● **Task inputs**:
_ _ _
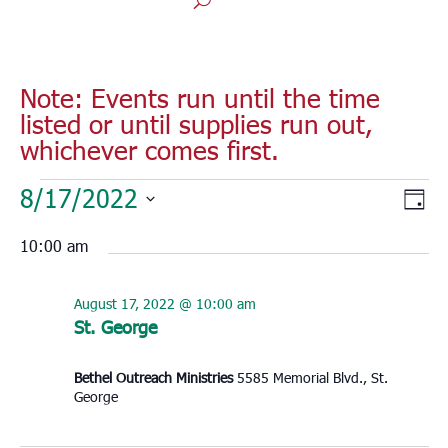
Note: Events run until the time
listed or until supplies run out,
whichever comes first.
Events
Vie
Eve
8/17/2022
Day
for
Vie
Nav
Select
Nav
August
10:00 am
date.
17,
2022
August 17, 2022 @ 10:00 am
St. George
Bethel Outreach Ministries
5585 Memorial Blvd., St.
George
_ _ _
● **Exercise details**: Having located the line containing "August 17, 2022 @ 10:00 am", set it down along with every line after it through the end of the data, reproducing each exactly.

● **Solution for this exercise**:
August 17, 2022 @ 10:00 am
St. George
Bethel Outreach Ministries
5585 Memorial Blvd., St.
George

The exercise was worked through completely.